If tight fisted Charles's hadn't been so controlling about money then this may never have happened.
Cloudy, blustery day. I jumped into the venerable old Land Rover, the ancient Army ambulance that Grandpa had repurposed. Pa was behind the wheel, Willy was in the back. I got into the passenger seat and wondered if I should tell them both what I was intending. I decided against it. Pa already knew, I assumed, and Willy had already warned me not to do it. It’s too fast, he’d told me. Too soon.
In fact, he’d actually been pretty discouraging about my even dating Meg. One day, sitting together in his garden, he’d predicted a host of difficulties I could expect if I hooked up with an “American actress,” a phrase he always managed to make sound like “convicted felon.” Are you sure about her, Harold? I am, Willy. But do you know how difficult it’s going to be? What do you want me to do? Fall out of love with her?
…Pa, driving us out into the fields, asked about Meg. Not with great interest, just casually. Still, he didn’t always ask, so I was pleased. She’s good, thanks.
Does she want to carry on working?
Say again?
Does she want to keep on acting?
Oh. I mean, I don’t know, I wouldn’t think so. I expect she’ll want to be with me, doing the job, you know, which would rule out Suits…since they film in…Toronto.
Hmm. I see. Well, darling boy, you know there’s not enough money to go around.
I stared. What was he banging on about?
He explained. Or tried to. I can’t pay for anyone else. I’m already having to pay for your brother and Catherine.
I flinched. Something about his use of the name Catherine. I remembered the time he and Camilla wanted Kate to change the spelling of her name, because there were already two royal cyphers with a C and a crown above: Charles and Camilla. It would be too confusing to have another. Make it Katherine with a K, they suggested. I wondered now what came of that suggestion.
I turned to Willy, gave him a look that said: You listening to this? His face was blank.
Pa didn’t financially support Willy and me, and our families, out of any largesse. That was his job. That was the whole deal. We agreed to serve the monarch, go wherever we were sent, do whatever we were told, surrender our autonomy, keep our hands and feet inside the gilded cage at all times, and in exchange the keepers of the cage agreed to feed and clothe us. Was Pa, with all his millions from the hugely lucrative Duchy of Cornwall, trying to say that our captivity was starting to cost him a bit too much?
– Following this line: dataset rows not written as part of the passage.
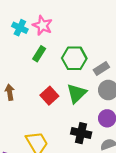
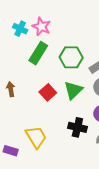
green rectangle: (39, 54) -> (38, 53), size x1.5

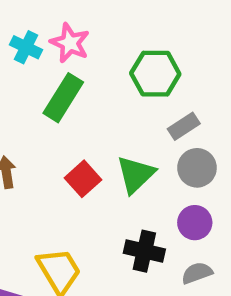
green hexagon: (71, 57) -> (155, 74), moved

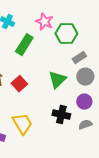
pink star: (70, 43) -> (44, 22), moved
red square: (83, 179) -> (19, 84), moved

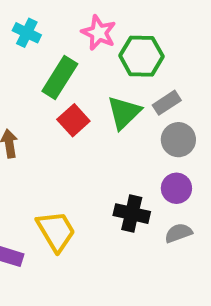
green triangle: (57, 80) -> (124, 112), moved
red square: (19, 84) -> (73, 120), moved

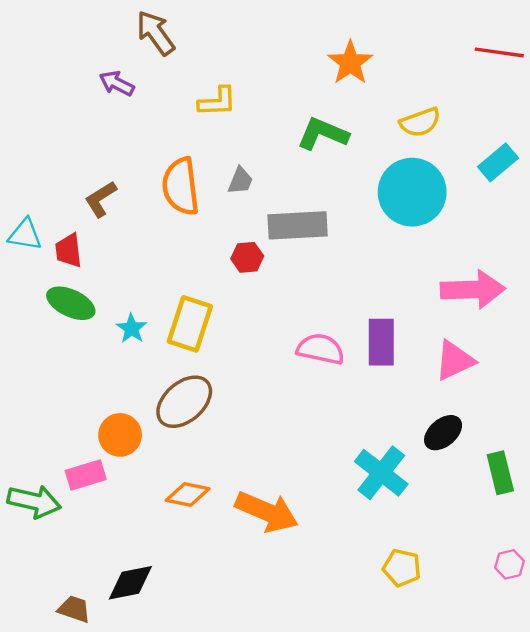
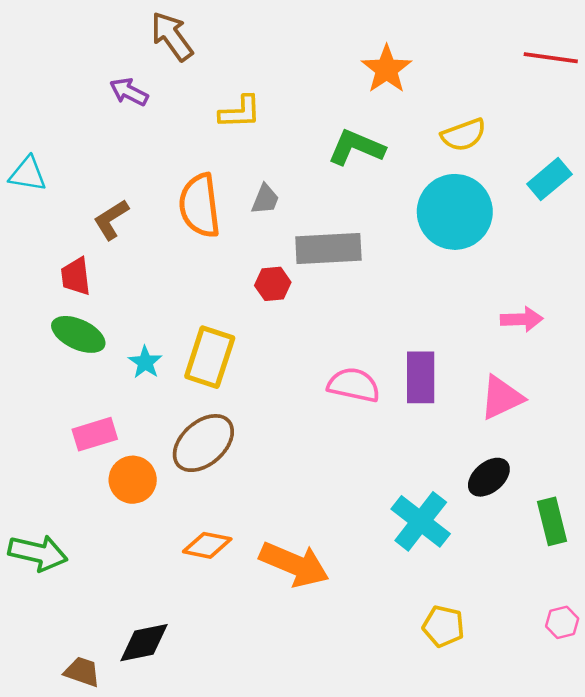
cyan triangle: (25, 235) -> (28, 174), moved
pink arrow: (473, 289) -> (522, 319), size x0.6
pink rectangle: (86, 475) -> (95, 434), moved

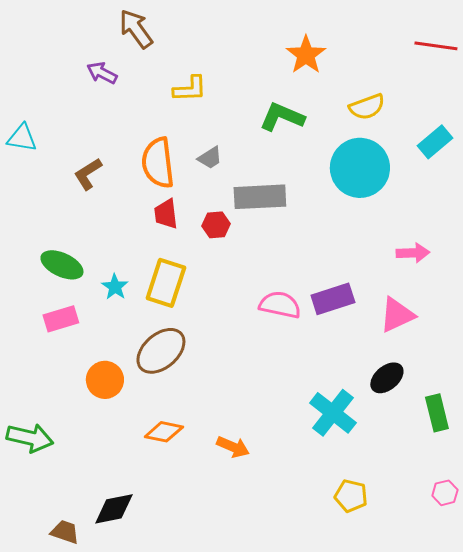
gray trapezoid: (265, 199) -> (210, 158), turned 36
red trapezoid: (76, 276) -> (166, 214), moved
purple rectangle: (421, 377) -> (333, 299), turned 72
pink rectangle: (95, 434) -> (61, 319), moved
orange arrow: (294, 564) -> (233, 447), size x0.6

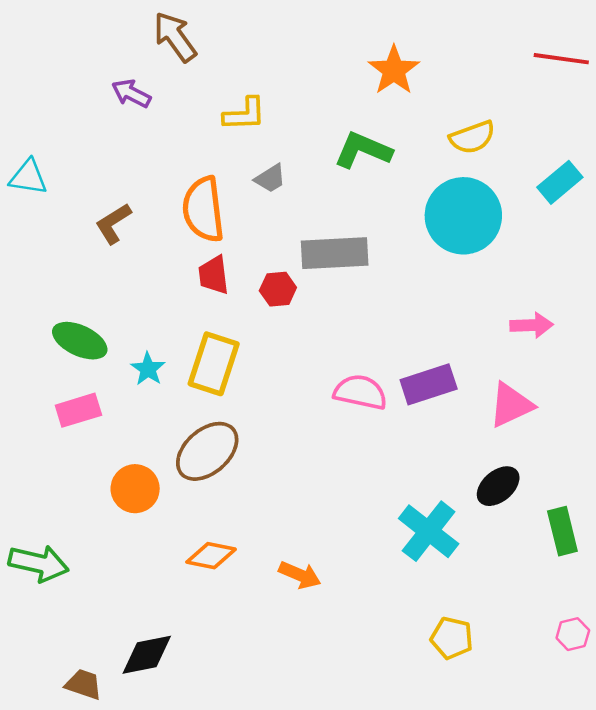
gray trapezoid: (210, 158) -> (270, 178), moved

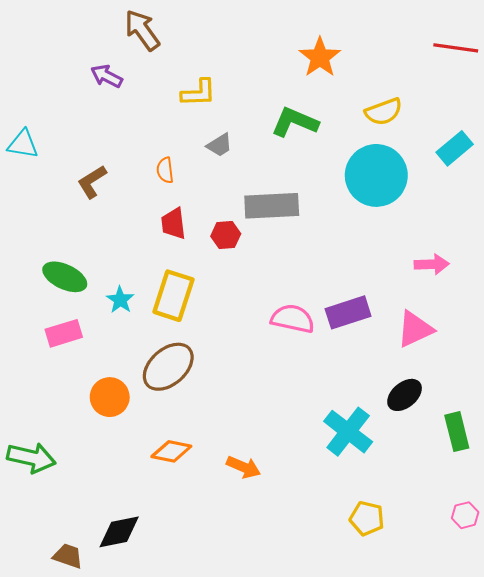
orange semicircle: (203, 209) -> (165, 170), size x0.5

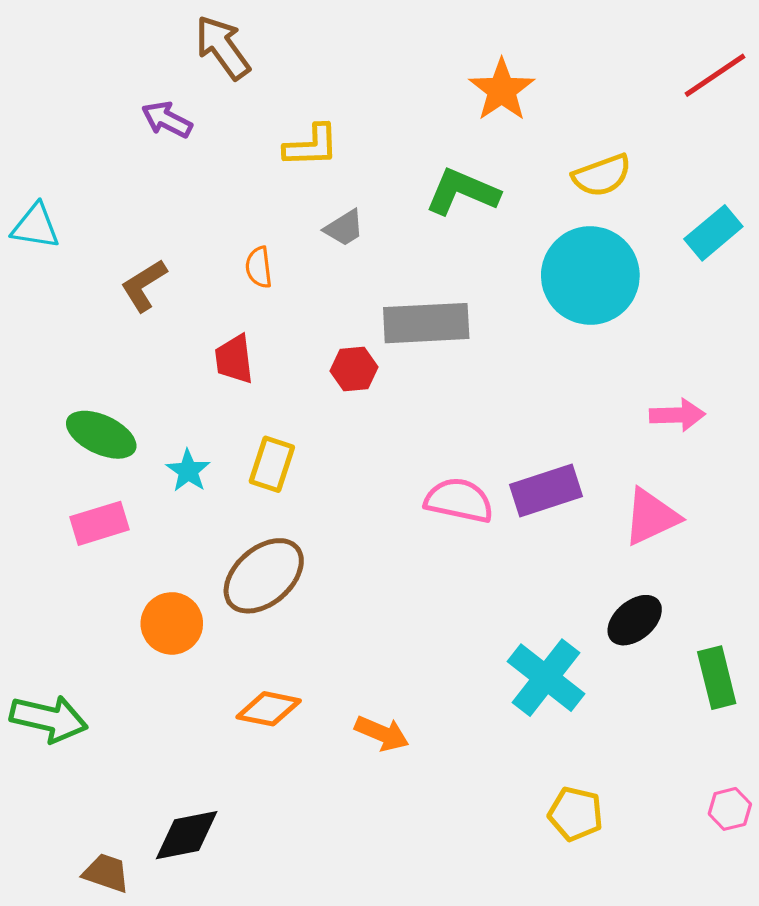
red line: (456, 48) -> (715, 75), turned -42
red trapezoid: (173, 224) -> (234, 359), moved
yellow rectangle: (173, 296) -> (272, 464), size x0.7

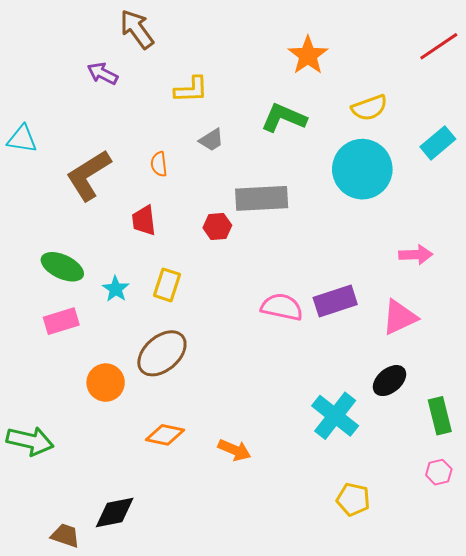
brown L-shape: (144, 285) -> (88, 175), size x1.6
pink hexagon: (730, 809) -> (439, 472), moved

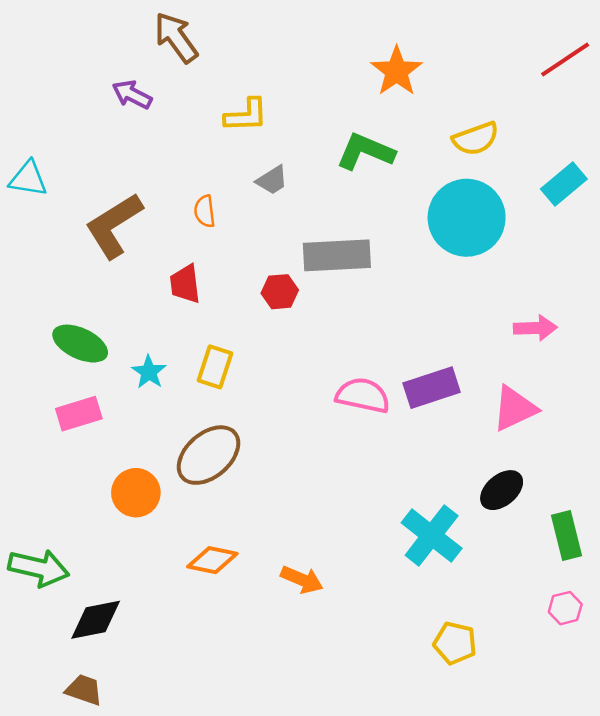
black diamond: (115, 512) -> (96, 620), moved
Besides which—how much could it possibly cost to house and feed Meg? I wanted to say, She doesn’t eat much, you know! And I’ll ask her to make her own clothes, if you like.
It was suddenly clear to me that this wasn’t about money. Pa might have dreaded the rising cost of maintaining us, but what he really couldn’t stomach was someone new dominating the monarchy, grabbing the limelight, someone shiny and new coming in and overshadowing him. And Camilla. He’d lived through that before, and had no interest in living through it again.